Coronavirus specimen collection kits arrive at the Wyoming Public Health Laboratory in Cheyenne for sorting by the COVID-19 Surge Team on Sept. 4. The lab covers the cost of shipping and receives daily shipments from health care centers. The samples arrive in one day and roughly 80% of the samples are tested the same day they arrive at the facility.

Four more Wyoming residents have died from COVID-19, the state Department of Health announced Tuesday.

The deaths include a Park County man, a Fremont County woman and two older women: one in Johnson County and the other in Albany.

The man had not been hospitalized, and the health department did not know if he had health conditions putting him at increased risk of COVID-19 complications.

All three women had been hospitalized. The Fremont County woman was hospitalized out of state and was known to have health conditions. The Johnson County woman was cared for in Wyoming, but it is unclear if she had health conditions making her risk to the virus more severe. The Albany County woman was a resident of a long-term care facility and had health conditions.

Sixty-one Wyoming residents have died after contracting COVID-19 since the pandemic began. Eleven coronavirus-related deaths have been announced so far this month by the Wyoming Department of Health.

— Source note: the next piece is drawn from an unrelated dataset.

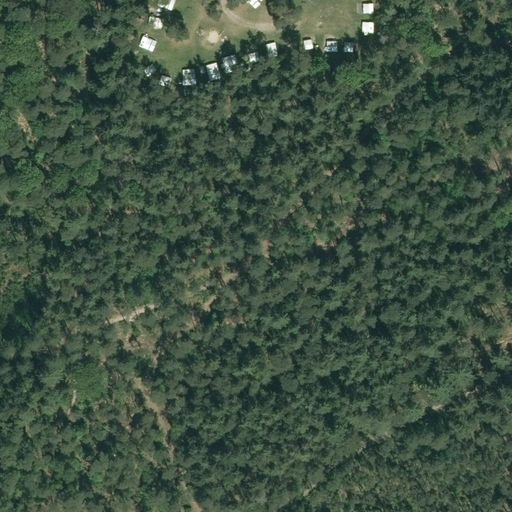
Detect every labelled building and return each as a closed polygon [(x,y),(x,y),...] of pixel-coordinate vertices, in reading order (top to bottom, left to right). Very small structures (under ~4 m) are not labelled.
[(379,17),(368,17),(368,25),(378,25),(379,17)] [(153,32),(158,34),(162,25),(157,23),(153,32)] [(158,32),(169,42),(173,37),(163,28),(158,32)] [(373,46),(383,45),(382,35),(373,36),(373,46)] [(146,46),(159,53),(162,46),(149,40),(146,46)] [(334,64),(345,64),(345,50),(333,51),(334,64)] [(322,61),(322,51),(313,52),(313,62),(322,61)] [(221,78),(219,69),(210,71),(212,80),(221,78)]
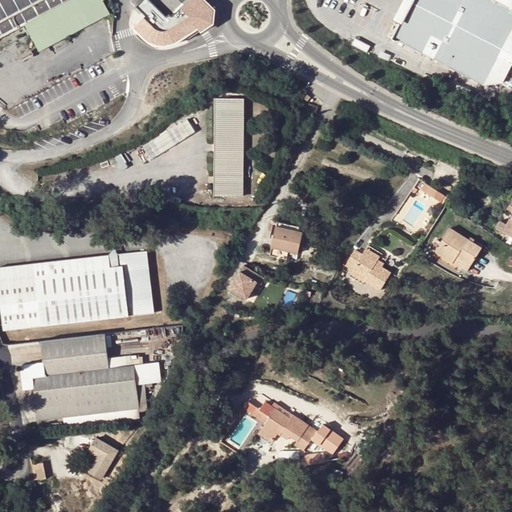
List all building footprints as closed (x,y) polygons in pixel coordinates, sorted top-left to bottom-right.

Former FDA chief says more coronavirus cases are on the way. Veuer’s Elizabeth Keatinge has more.

The state has set new highs for COVID-19 hospitalizations eight times in the month of October and more than doubled the number of hospitalizations. Wyoming went from 32 hospitalized COVID-19 patients on Oct. 2 to 68 on Monday. Wyoming Medical Center, the state’s largest hospital, responded last week by opening its COVID surge unit.

October also marked the first time the state’s 10-day average of new confirmed cases exceeded 100 cases a day. In the first week of the month, the state was averaging about 105 cases. That average is now above 162 new cases daily.

In early September, Wyoming cases began surging at a rate that dwarfed the previous spikes that had peaked in late July and late August. While those two spikes never resulted in an average of even 50 confirmed cases per day, several days in late September saw more than 100 new confirmed cases added. September also proved the most deadly month for COVID-19 infections in the state, with 13 patients dying from the virus during the month.

State health officials had hoped to eliminate almost all coronavirus restrictions during the summer, but case increases prevented them from following through on that plan. While less restrictive than the initial health orders put in place in March, most of the amended health orders have been continually renewed, with a few exceptions. Most notably, the state loosened capacity restrictions on restaurants, even during the massive September spike, because there had not been evidence of virus outbreaks tied to indoor dining.

While Gov. Mark Gordon has said he is not considering a statewide face mask requirement, he has urged the state’s residents to wear them. He has repeatedly stressed the need for personal responsibility to protect both Wyoming’s wellness and its economy.

The symptoms of COVID-19 include cough, fever and shortness of breath. Symptoms appear within two weeks. Health officials recommend self-isolating for two weeks if you have contact with a person who has the illness.